[Records from a data source]
===============
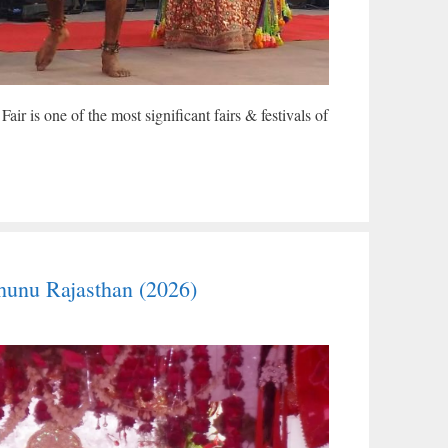
r is one of the most significant fairs & festivals of
hunu Rajasthan (2026)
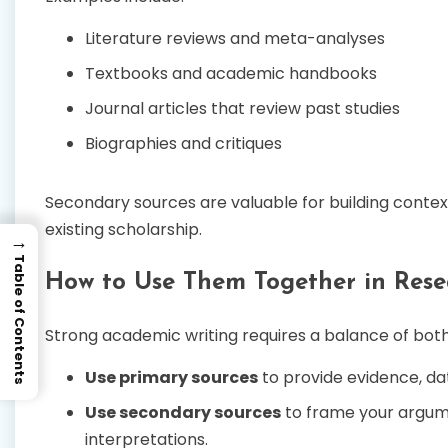
Literature reviews and meta-analyses
Textbooks and academic handbooks
Journal articles that review past studies
Biographies and critiques
Secondary sources are valuable for building context,
existing scholarship.
→
Table of Contents
How to Use Them Together in Rese
Strong academic writing requires a balance of both
Use primary sources
to provide evidence, data
Use secondary sources
to frame your argum
interpretations.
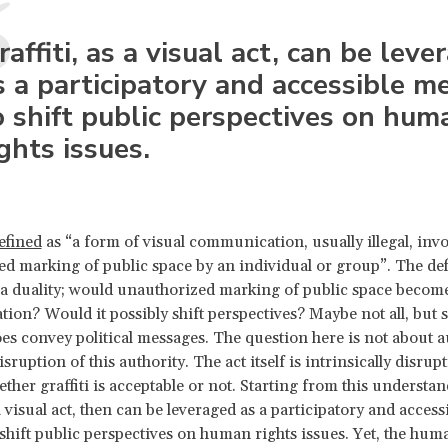
raffiti, as a visual act, can be leve
s a participatory and accessible 
o shift public perspectives on hum
ights issues.
efined
as “a form of visual communication, usually illegal, invo
d marking of public space by an individual or group”. The def
s a duality; would unauthorized marking of public space become
on? Would it possibly shift perspectives? Maybe not all, but s
oes convey political messages. The question here is not about a
isruption of this authority. The act itself is intrinsically disrup
ether graffiti is acceptable or not. Starting from this understan
 a visual act, then can be leveraged as a participatory and access
hift public perspectives on human rights issues. Yet, the hum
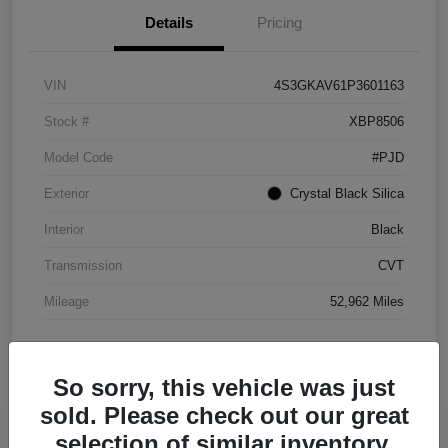
Details
Pricing
VIN
4S3GKAV61P3601163
Stock #
XBP8506
Model Code
#PJD
Exterior
Crystal Black Silica
Interior
Black
Transmission
CVT
Mileage
52,962 Miles
So sorry, this vehicle was just
sold. Please check out our great
selection of similar inventory.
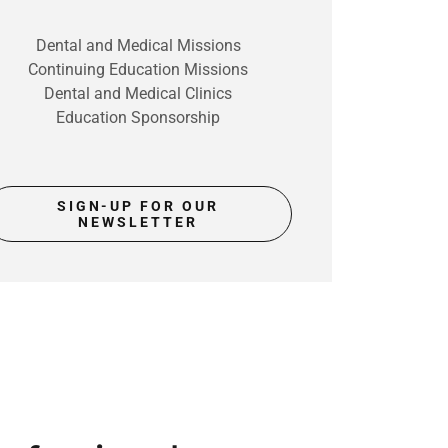
Dental and Medical Missions
Continuing Education Missions
Dental and Medical Clinics
Education Sponsorship
SIGN-UP FOR OUR
NEWSLETTER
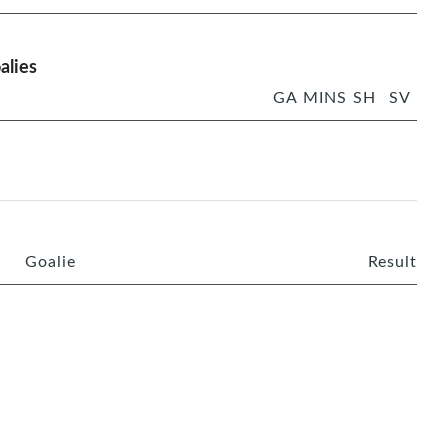
alies
GA
MINS
SH
SV
Goalie
Result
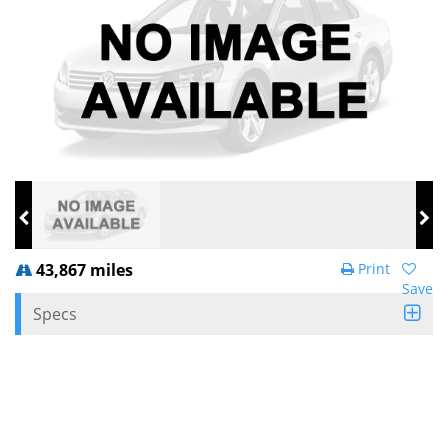
43,867 miles
Print
Save
Specs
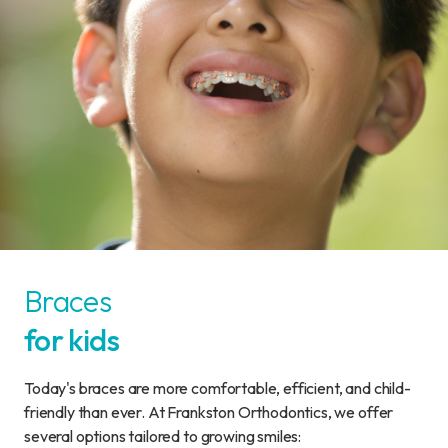
Braces
for kids
Today's braces are more comfortable, efficient, and child-
friendly than ever. At Frankston Orthodontics, we offer
several options tailored to growing smiles:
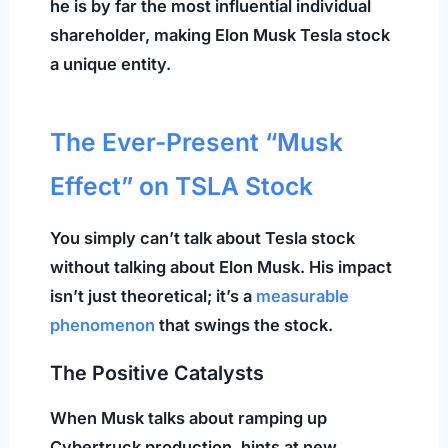
he is by far the most influential individual
shareholder, making Elon Musk Tesla stock
a unique entity.
The Ever-Present “Musk
Effect” on TSLA Stock
You simply can’t talk about Tesla stock
without talking about Elon Musk. His impact
isn’t just theoretical; it’s a
measurable
phenomenon
that swings the stock.
The Positive Catalysts
When Musk talks about ramping up
Cybertruck production, hints at new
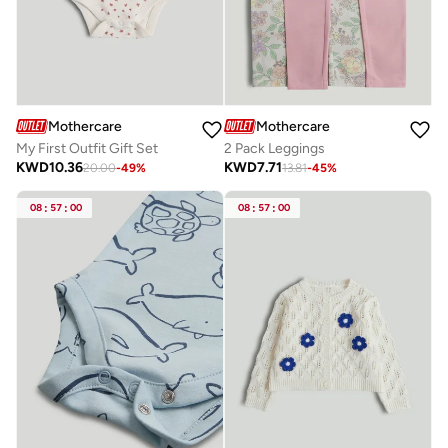
Mothercare
Mothercare
My First Outfit Gift Set
2 Pack Leggings
KWD
10.36
KWD
7.71
20.00
-
49
%
13.81
-
45
%
08
:
57
:
00
08
:
57
:
00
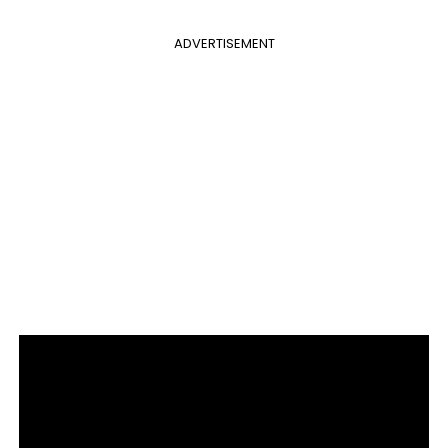
ADVERTISEMENT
===============
WHAT YOU ARE ASKED TO DO: From the first line above to the last, reproduce the records exactly but without the pictures.

TASK RESULT:
r is one of the most significant fairs & festivals of
hunu Rajasthan (2026)
Literature reviews and meta-analyses
Textbooks and academic handbooks
Journal articles that review past studies
Biographies and critiques
Secondary sources are valuable for building context,
existing scholarship.
→
Table of Contents
How to Use Them Together in Rese
Strong academic writing requires a balance of both
Use primary sources
to provide evidence, data
Use secondary sources
to frame your argum
interpretations.
raffiti, as a visual act, can be leve
s a participatory and accessible 
o shift public perspectives on hum
ights issues.
efined
as “a form of visual communication, usually illegal, invo
d marking of public space by an individual or group”. The def
s a duality; would unauthorized marking of public space become
on? Would it possibly shift perspectives? Maybe not all, but s
oes convey political messages. The question here is not about a
isruption of this authority. The act itself is intrinsically disrup
ether graffiti is acceptable or not. Starting from this understan
 a visual act, then can be leveraged as a participatory and access
hift public perspectives on human rights issues. Yet, the hum
Details
Pricing
VIN
4S3GKAV61P3601163
Stock #
XBP8506
Model Code
#PJD
Exterior
Crystal Black Silica
Interior
Black
Transmission
CVT
Mileage
52,962 Miles
So sorry, this vehicle was just
sold. Please check out our great
selection of similar inventory.
Dental and Medical Missions
Continuing Education Missions
Dental and Medical Clinics
Education Sponsorship
SIGN-UP FOR OUR
NEWSLETTER
alies
GA
MINS
SH
SV
Goalie
Result
43,867 miles
Print
Save
Specs
Braces
for kids
Today's braces are more comfortable, efficient, and child-
friendly than ever. At Frankston Orthodontics, we offer
several options tailored to growing smiles:
he is by far the most influential individual
shareholder, making Elon Musk Tesla stock
a unique entity.
The Ever-Present “Musk
Effect” on TSLA Stock
You simply can’t talk about Tesla stock
without talking about Elon Musk. His impact
isn’t just theoretical; it’s a
measurable
phenomenon
that swings the stock.
The Positive Catalysts
When Musk talks about ramping up
Cybertruck production, hints at new
Mothercare
Mothercare
My First Outfit Gift Set
2 Pack Leggings
KWD
10.36
KWD
7.71
20.00
-
49
%
13.81
-
45
%
08
:
57
:
00
08
:
57
:
00
ADVERTISEMENT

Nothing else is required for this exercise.